Seanergy Controlling Interest in Maritime Capital Shipping

Thursday, June 03, 2010

Seanergy Maritime Holdings Corp. (NASDAQ: SHIP; SHIP.W) announced that the company has completed the final documentation, after entering into a Share and Purchase Agreement with Maritime Capital Shipping (Holdings) Limited, a company incorporated in the British Virgin Islands, for the acquisition of a 51% ownership interest in Maritime Capital Shipping Limited, a company incorporated in Bermuda (MCS), for a purchase price of $33m. The purchase price was paid to the seller from the proceeds of the company's recent equity offering completed in February 2010 and from the company's cash reserves. The seller, which is controlled by the Restis family, one of the Company's major shareholders, has retained a 49% ownership interest in MCS.

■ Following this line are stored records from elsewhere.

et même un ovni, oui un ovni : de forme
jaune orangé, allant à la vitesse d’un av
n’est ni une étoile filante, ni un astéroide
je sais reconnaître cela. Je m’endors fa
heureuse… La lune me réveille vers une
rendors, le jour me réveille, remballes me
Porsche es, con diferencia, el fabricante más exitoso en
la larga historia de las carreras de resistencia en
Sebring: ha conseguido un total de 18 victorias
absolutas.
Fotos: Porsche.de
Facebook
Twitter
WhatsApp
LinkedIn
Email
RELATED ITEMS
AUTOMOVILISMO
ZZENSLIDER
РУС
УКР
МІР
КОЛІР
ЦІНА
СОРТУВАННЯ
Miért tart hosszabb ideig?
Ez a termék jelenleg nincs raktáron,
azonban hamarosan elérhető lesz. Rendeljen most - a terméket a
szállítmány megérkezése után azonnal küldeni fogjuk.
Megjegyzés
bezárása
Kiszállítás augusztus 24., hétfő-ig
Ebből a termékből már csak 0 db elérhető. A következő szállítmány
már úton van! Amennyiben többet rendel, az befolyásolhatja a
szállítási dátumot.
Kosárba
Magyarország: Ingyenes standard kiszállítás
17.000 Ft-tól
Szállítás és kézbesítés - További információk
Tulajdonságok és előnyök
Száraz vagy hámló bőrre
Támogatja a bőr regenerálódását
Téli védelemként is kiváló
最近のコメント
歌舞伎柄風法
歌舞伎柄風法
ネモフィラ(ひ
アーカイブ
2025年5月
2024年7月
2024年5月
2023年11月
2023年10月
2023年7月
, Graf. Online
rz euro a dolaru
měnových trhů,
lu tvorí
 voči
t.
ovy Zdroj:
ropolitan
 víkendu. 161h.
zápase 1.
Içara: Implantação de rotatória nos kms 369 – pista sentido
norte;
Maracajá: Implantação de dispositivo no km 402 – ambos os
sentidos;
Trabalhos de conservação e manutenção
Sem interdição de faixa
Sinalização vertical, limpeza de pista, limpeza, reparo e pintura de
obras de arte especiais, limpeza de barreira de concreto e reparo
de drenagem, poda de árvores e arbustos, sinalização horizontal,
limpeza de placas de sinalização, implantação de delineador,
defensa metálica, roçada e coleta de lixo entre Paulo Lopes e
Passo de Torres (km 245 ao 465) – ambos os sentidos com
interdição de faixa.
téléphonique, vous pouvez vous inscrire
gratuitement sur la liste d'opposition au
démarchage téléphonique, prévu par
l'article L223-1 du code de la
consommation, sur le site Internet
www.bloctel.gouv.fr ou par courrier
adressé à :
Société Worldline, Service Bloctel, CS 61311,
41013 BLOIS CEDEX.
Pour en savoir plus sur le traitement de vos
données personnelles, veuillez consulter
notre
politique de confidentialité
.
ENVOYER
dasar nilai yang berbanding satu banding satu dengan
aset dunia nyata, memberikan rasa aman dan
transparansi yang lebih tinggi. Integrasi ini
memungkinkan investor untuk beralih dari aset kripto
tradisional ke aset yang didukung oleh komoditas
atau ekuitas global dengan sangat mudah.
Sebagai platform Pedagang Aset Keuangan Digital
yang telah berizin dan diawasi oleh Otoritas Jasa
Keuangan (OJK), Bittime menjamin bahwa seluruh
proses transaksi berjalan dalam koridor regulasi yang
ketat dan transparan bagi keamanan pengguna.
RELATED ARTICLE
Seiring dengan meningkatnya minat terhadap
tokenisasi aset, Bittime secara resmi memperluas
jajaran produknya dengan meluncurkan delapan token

As a result of the acquisition, the size of the company's fleet has increased from 11 to 20 dry bulk vessels, comprising four Capesize, three Panamax, two Supramax, one Handymax and 10 Handysize dry bulk carriers, with a combined cargo-carrying capacity of approximately 1.3 million dwt and an average fleet age of 12.7 years.

Dale Ploughman, the Company's Chief Executive Officer, stated: "We are pleased to announce the completion of the MCS acquisition on schedule. We view this as a strategic and transformational acquisition for Seanergy. It has increased our controlled fleet to 20 vessels while it has decreased our average fleet age, and we believe it expands our revenue and profit generation capacity.

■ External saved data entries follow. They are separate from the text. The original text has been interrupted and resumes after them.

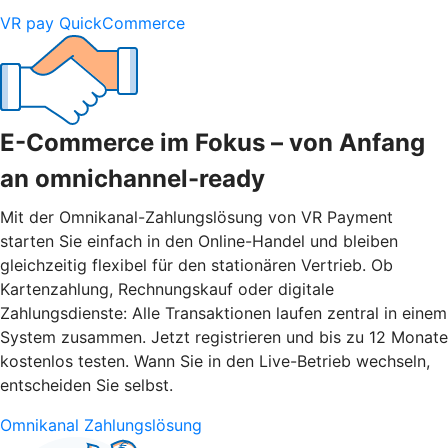
VR pay QuickCommerce
E-Commerce im Fokus – von Anfang
an omnichannel-ready
Mit der Omnikanal-Zahlungslösung von VR Payment
starten Sie einfach in den Online-Handel und bleiben
gleichzeitig flexibel für den stationären Vertrieb. Ob
Kartenzahlung, Rechnungskauf oder digitale
Zahlungsdienste: Alle Transaktionen laufen zentral in einem
System zusammen. Jetzt registrieren und bis zu 12 Monate
kostenlos testen. Wann Sie in den Live-Betrieb wechseln,
entscheiden Sie selbst.
Omnikanal Zahlungslösung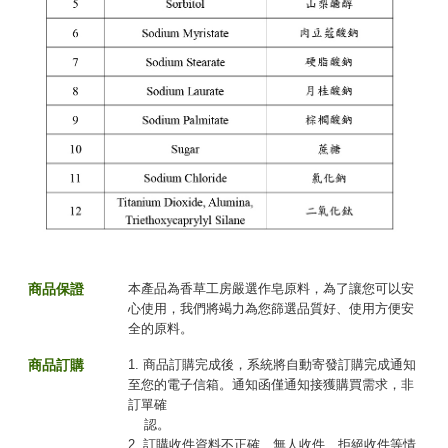
商品保證
本產品為香草工房嚴選作皂原料，為了讓您可以安
心使用，我們將竭力為您篩選品質好、使用方便安
全的原料。
商品訂購
1. 商品訂購完成後，系統將自動寄發訂購完成通知
至您的電子信箱。通知函僅通知接獲購買需求，非
訂單確
認。
2. 訂購收件資料不正確、無人收件、拒絕收件等情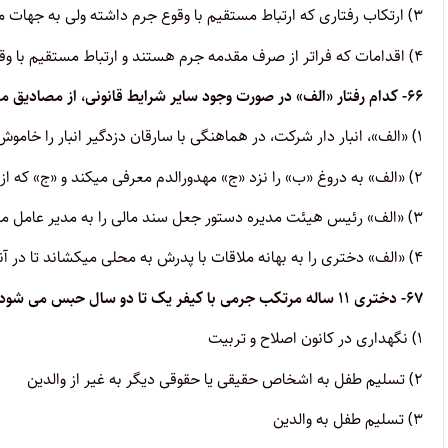
۳) ارتکاب رفتاری که ارتباط مستقیم با وقوع جرم داشته ولی به جهات مادی خارج از آگاهی مرتکب، وقوع آن جرم غیر ممکن باشد.
۴) اقدامات که فراتر از صرف مقدمه جرم هستند و ارتباط مستقیم با وقوع جرم دارند.
۶۶- کدام رفتار «الف» در صورت وجود سایر شرایط قانونی، از مصادیق معاونت در جرم نیست؟
۱) «الف»، انبار دار شرکت، در هماهنگی با سارقان دزدگیر انبار را خاموش میکند تا آنها اقدام به ربودن اموال شرک کنند.
۲) «الف» به دروغ «ب» را نزد «ج» مهدورالدم معرفی میکند و «ج» که از مهدورالدم نبودن «ب» آگاه نیست، مبادرت به قتل «ب» می کند.
۳) «الف» رئیس هیئت مدیره دستور جعل سند مالی را به مدیر عامل میدهد.
۴) «الف» دختری را به بهانه ملاقات با پدرش به محلی میکشاند تا در آنجا «ب» اقدام به سرفت جواهرات دختر کند.
۶۷- دختری ۱۱ ساله مرتکب جرمی با کیفر یک تا دو سال حبس می شود، دادگاه با وجود شرایط قانونی به کدام مورد نمی تواند حکم دهد؟
۱) نگهداری در کانون اصلاح و تربیت
۲) تسلیم طفل به اشخاص حقیقی یا حقوقی دیگر به غیر از والدین
۳) تسلیم طفل به والدین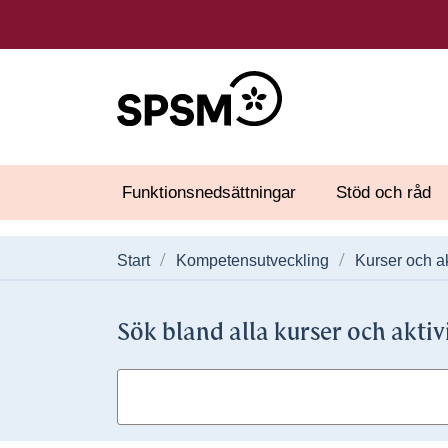
Funktionsnedsättningar
Stöd och råd
Start
Kompetensutveckling
Kurser och ak
Sök bland alla kurser och aktiv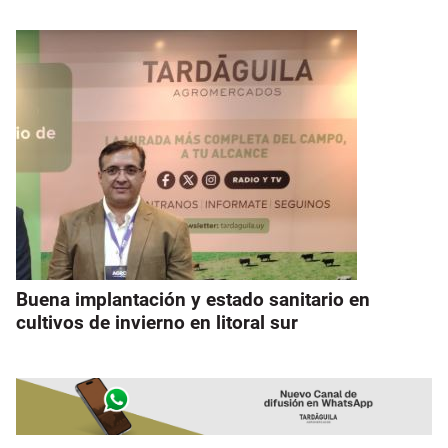
Buena implantación y estado sanitario en
cultivos de invierno en litoral sur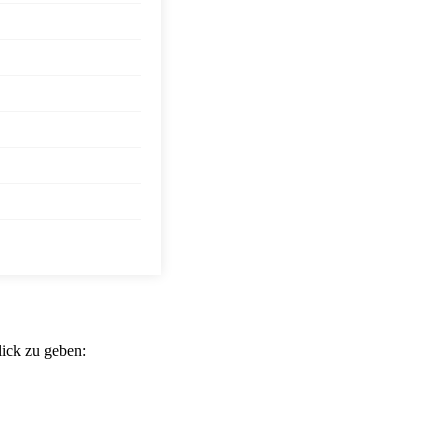
ick zu geben: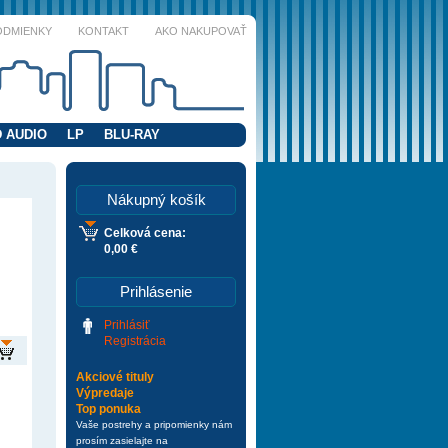
ODMIENKY
KONTAKT
AKO NAKUPOVAŤ
 AUDIO
LP
BLU-RAY
Nákupný košík
Celková cena:
0,00 €
Prihlásenie
Prihlásiť
Registrácia
Akciové tituly
Výpredaje
Top ponuka
Vaše postrehy a pripomienky nám
prosím zasielajte na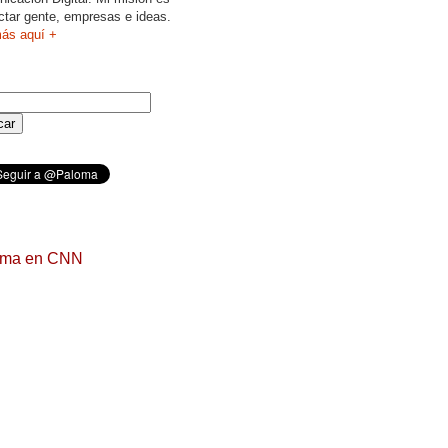
ctar gente, empresas e ideas.
ás aquí +
oma en CNN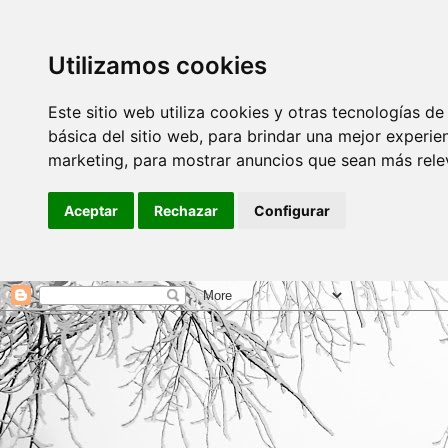
Utilizamos cookies
Este sitio web utiliza cookies y otras tecnologías d
básica del sitio web
,
para brindar una mejor experien
marketing
,
para mostrar anuncios que sean más rele
Aceptar
Rechazar
Configurar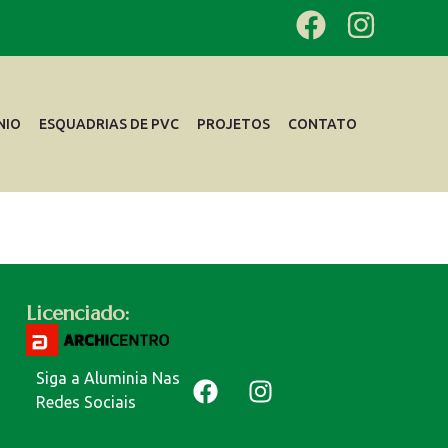
NIO
ESQUADRIAS DE PVC
PROJETOS
CONTATO
Licenciado:
Siga a Aluminia Nas
Redes Sociais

"Furthermore, we believe the MCS acquisition enhances the overall stability and visibility of our cash flows. 89% of MCS' ownership days in 2010, 67% for 2011, 59% for 2012 and 41% for 2013 are already secured under fixed employment with corresponding revenues of approximately $117 million and EBITDA of $99 million for the respective period.

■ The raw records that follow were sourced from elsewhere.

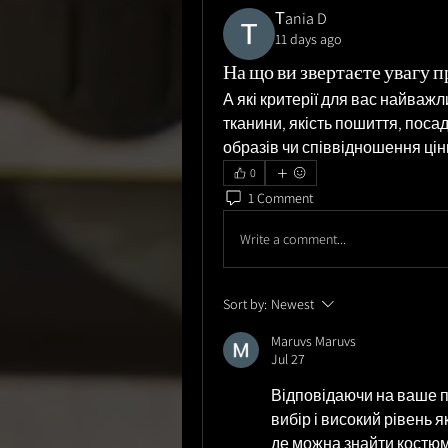
Тania D
11 days ago
На що ви звертаєте увагу 
А які критерії для вас найважл
тканини, якість пошиття, посадк
образів чи співвідношення ціни
0
1 Comment
Write a comment...
Sort by:
Newest
Maruvs Maruvs
Jul 27
Відповідаючи на ваше п
вибір і високий рівень я
де можна знайти костюми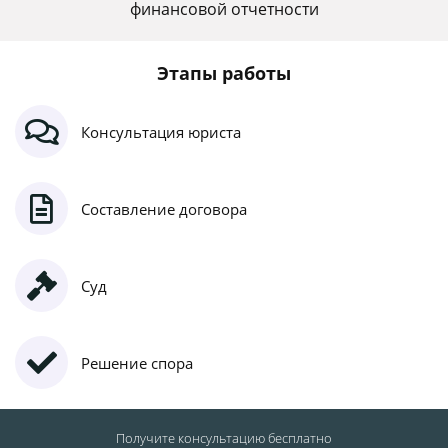
финансовой отчетности
Этапы работы
Консультация юриста
Составление договора
Суд
Решение спора
Получите консультацию
бесплатно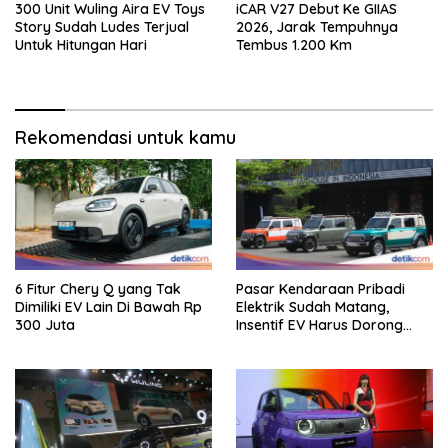
300 Unit Wuling Aira EV Toys
iCAR V27 Debut Ke GIIAS
Story Sudah Ludes Terjual
2026, Jarak Tempuhnya
Untuk Hitungan Hari
Tembus 1.200 Km
Rekomendasi untuk kamu
6 Fitur Chery Q yang Tak
Pasar Kendaraan Pribadi
Dimiliki EV Lain Di Bawah Rp
Elektrik Sudah Matang,
300 Juta
Insentif EV Harus Dorong
Pembaruan Industri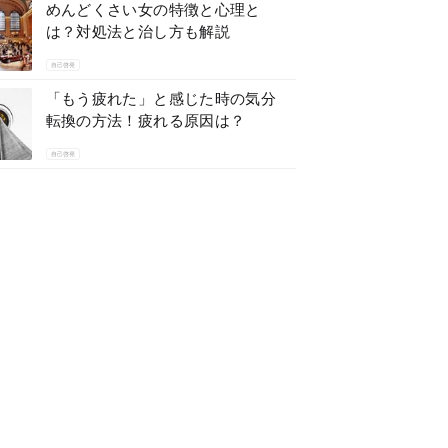
めんどくさい女の特徴と心理と
は？対処法と治し方も解説
自己啓発
「もう疲れた」と感じた時の気分
転換の方法！疲れる原因は？
自己啓発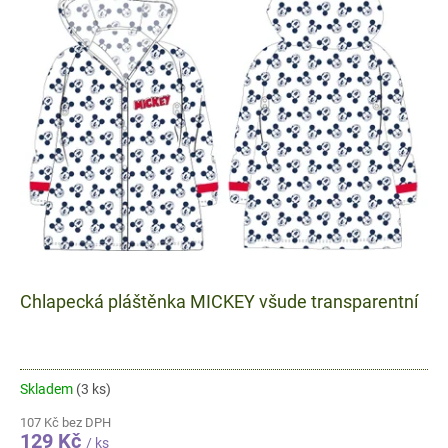
i
s
p
r
o
d
u
k
t
ů
Chlapecká pláštěnka MICKEY všude transparentní
Skladem
(3 ks)
107 Kč bez DPH
129 Kč
/ ks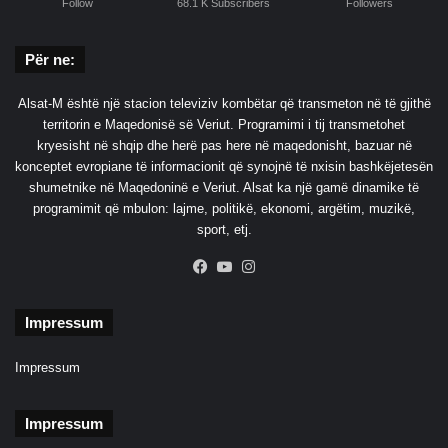
Follow
68.1 K Subscribers
Followers
Për ne:
Alsat-M është një stacion televiziv kombëtar që transmeton në të gjithë
territorin e Maqedonisë së Veriut. Programimi i tij transmetohet
kryesisht në shqip dhe herë pas here në maqedonisht, bazuar në
konceptet evropiane të informacionit që synojnë të nxisin bashkëjetesën
shumetnike në Maqedoninë e Veriut. Alsat ka një gamë dinamike të
programimit që mbulon: lajme, politikë, ekonomi, argëtim, muzikë,
sport, etj.
Facebook
YouTube
Instagram
Impressum
Impressum
Impressum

"As a result of the acquisition of MCS, our fleet will have a more balanced charter portfolio enabling us to benefit both from secured cash flows from period employment and from the expected continued market upside with the portion of our fleet opening for re-chartering. On a combined fleet basis, we have secured under period employment 93% of ownership days in 2010, 58% for 2011, 27% for 2012 and 19% for 2013.

"We believe that we acquired MCS at an attractive price. The projected adjusted EBITDA from the MCS contribution is estimated to be $23 million for the remainder of 2010 and $40 million for 2011 implying a purchase price to EBITDA multiple of 1.6 times on an annualized basis.

"In the short period of less than two years as a publicly-traded company, we have more than tripled our controlled fleet from six to 20 vessels and quadrupled our combined cargo-carrying capacity, without sacrificing the strength of our balance sheet. We also believe that the timing of the MCS acquisition is optimal, as it enables Seanergy to benefit right away from the gradual global economic recovery with a larger and younger fleet.

"Our objective is to continue to build Seanergy into a leading player in the global shipping industry with prudent and well-timed acquisitions. We believe Seanergy is one of the most undervalued companies amongst our peers and we will continue to make every effort to increase Seanergy's shareholder value."